-- WHAT THE EXERCISE ASKS --
Please transcribe the data below in full, word for word, without the images.
[ENTRIES SHOWN]
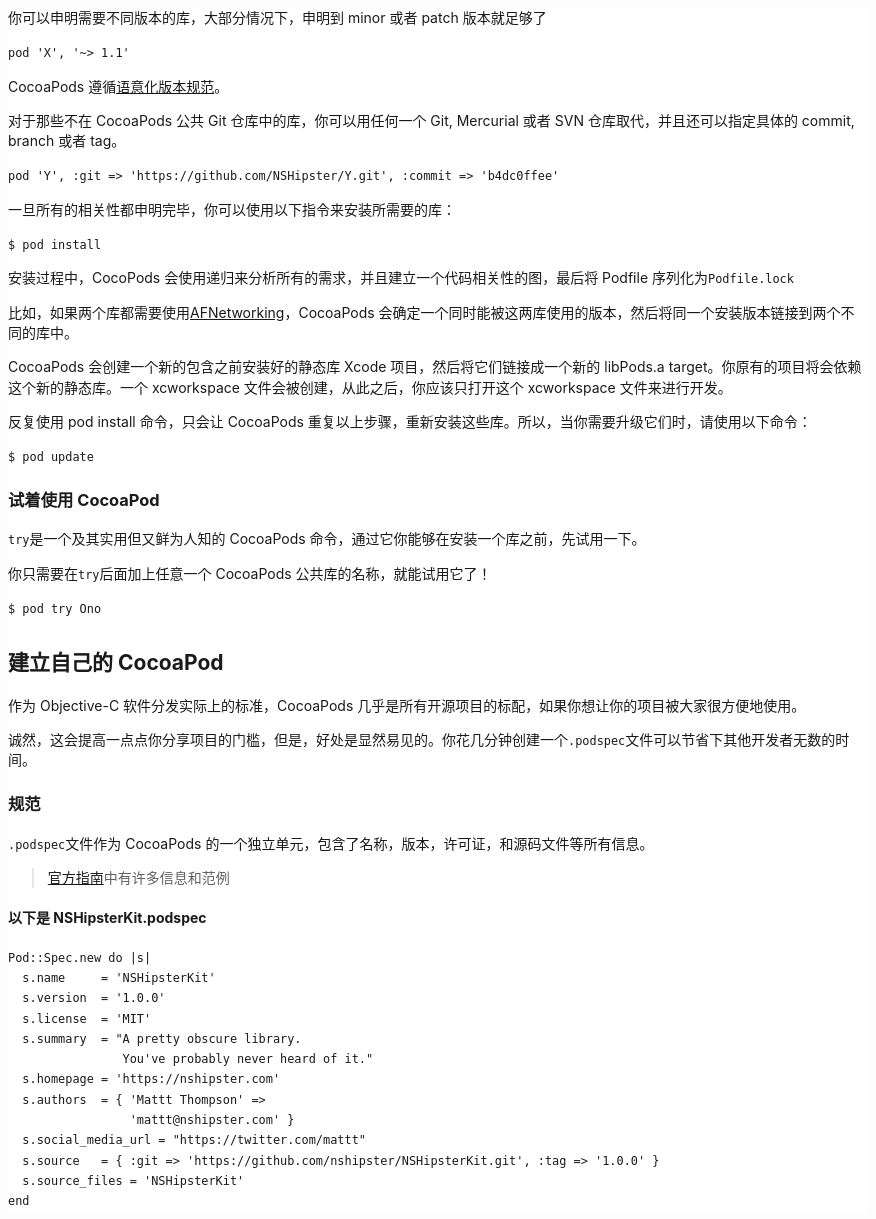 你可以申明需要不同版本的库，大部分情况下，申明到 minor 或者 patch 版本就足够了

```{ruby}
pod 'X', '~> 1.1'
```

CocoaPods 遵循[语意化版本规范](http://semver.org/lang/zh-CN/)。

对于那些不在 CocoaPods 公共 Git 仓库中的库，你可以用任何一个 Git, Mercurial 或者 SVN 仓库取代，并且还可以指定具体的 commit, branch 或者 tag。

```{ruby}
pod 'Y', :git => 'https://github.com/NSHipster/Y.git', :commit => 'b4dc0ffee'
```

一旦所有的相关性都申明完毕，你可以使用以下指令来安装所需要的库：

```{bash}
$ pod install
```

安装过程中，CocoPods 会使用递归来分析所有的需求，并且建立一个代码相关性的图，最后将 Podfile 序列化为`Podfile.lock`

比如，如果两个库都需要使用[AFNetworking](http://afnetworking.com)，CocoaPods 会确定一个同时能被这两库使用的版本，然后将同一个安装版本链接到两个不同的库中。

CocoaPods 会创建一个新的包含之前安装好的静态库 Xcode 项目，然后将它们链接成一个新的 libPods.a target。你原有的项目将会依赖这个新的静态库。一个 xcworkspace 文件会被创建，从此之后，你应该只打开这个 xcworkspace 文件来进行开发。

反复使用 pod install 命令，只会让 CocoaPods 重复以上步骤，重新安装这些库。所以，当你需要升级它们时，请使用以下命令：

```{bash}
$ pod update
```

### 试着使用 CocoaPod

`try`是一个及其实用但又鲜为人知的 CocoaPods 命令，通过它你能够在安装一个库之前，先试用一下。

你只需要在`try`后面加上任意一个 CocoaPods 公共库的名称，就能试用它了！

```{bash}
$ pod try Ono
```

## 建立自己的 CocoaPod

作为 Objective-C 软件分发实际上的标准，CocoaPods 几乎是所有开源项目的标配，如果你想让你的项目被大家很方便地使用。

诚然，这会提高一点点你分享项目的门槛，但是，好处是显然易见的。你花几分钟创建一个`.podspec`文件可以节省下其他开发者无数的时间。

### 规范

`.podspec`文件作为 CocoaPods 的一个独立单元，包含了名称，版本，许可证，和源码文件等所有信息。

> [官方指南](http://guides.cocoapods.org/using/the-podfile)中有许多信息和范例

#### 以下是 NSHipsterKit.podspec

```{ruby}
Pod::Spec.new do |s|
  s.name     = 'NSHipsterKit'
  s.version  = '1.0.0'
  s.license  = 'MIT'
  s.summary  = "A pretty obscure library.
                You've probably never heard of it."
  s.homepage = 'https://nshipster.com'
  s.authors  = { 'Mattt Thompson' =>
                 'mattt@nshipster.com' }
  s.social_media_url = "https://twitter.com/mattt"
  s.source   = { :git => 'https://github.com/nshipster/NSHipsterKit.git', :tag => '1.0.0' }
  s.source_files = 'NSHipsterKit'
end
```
[/ENTRIES SHOWN]
-- EXERCISE RESULT --
 你可以申明需要不同版本的库，大部分情况下，申明到 minor 或者 patch 版本就足够了

```{ruby}
pod 'X', '~> 1.1'
```

CocoaPods 遵循[语意化版本规范](http://semver.org/lang/zh-CN/)。

对于那些不在 CocoaPods 公共 Git 仓库中的库，你可以用任何一个 Git, Mercurial 或者 SVN 仓库取代，并且还可以指定具体的 commit, branch 或者 tag。

```{ruby}
pod 'Y', :git => 'https://github.com/NSHipster/Y.git', :commit => 'b4dc0ffee'
```

一旦所有的相关性都申明完毕，你可以使用以下指令来安装所需要的库：

```{bash}
$ pod install
```

安装过程中，CocoPods 会使用递归来分析所有的需求，并且建立一个代码相关性的图，最后将 Podfile 序列化为`Podfile.lock`

比如，如果两个库都需要使用[AFNetworking](http://afnetworking.com)，CocoaPods 会确定一个同时能被这两库使用的版本，然后将同一个安装版本链接到两个不同的库中。

CocoaPods 会创建一个新的包含之前安装好的静态库 Xcode 项目，然后将它们链接成一个新的 libPods.a target。你原有的项目将会依赖这个新的静态库。一个 xcworkspace 文件会被创建，从此之后，你应该只打开这个 xcworkspace 文件来进行开发。

反复使用 pod install 命令，只会让 CocoaPods 重复以上步骤，重新安装这些库。所以，当你需要升级它们时，请使用以下命令：

```{bash}
$ pod update
```

### 试着使用 CocoaPod

`try`是一个及其实用但又鲜为人知的 CocoaPods 命令，通过它你能够在安装一个库之前，先试用一下。

你只需要在`try`后面加上任意一个 CocoaPods 公共库的名称，就能试用它了！

```{bash}
$ pod try Ono
```

## 建立自己的 CocoaPod

作为 Objective-C 软件分发实际上的标准，CocoaPods 几乎是所有开源项目的标配，如果你想让你的项目被大家很方便地使用。

诚然，这会提高一点点你分享项目的门槛，但是，好处是显然易见的。你花几分钟创建一个`.podspec`文件可以节省下其他开发者无数的时间。

### 规范

`.podspec`文件作为 CocoaPods 的一个独立单元，包含了名称，版本，许可证，和源码文件等所有信息。

> [官方指南](http://guides.cocoapods.org/using/the-podfile)中有许多信息和范例

#### 以下是 NSHipsterKit.podspec

```{ruby}
Pod::Spec.new do |s|
  s.name     = 'NSHipsterKit'
  s.version  = '1.0.0'
  s.license  = 'MIT'
  s.summary  = "A pretty obscure library.
                You've probably never heard of it."
  s.homepage = 'https://nshipster.com'
  s.authors  = { 'Mattt Thompson' =>
                 'mattt@nshipster.com' }
  s.social_media_url = "https://twitter.com/mattt"
  s.source   = { :git => 'https://github.com/nshipster/NSHipsterKit.git', :tag => '1.0.0' }
  s.source_files = 'NSHipsterKit'
end
```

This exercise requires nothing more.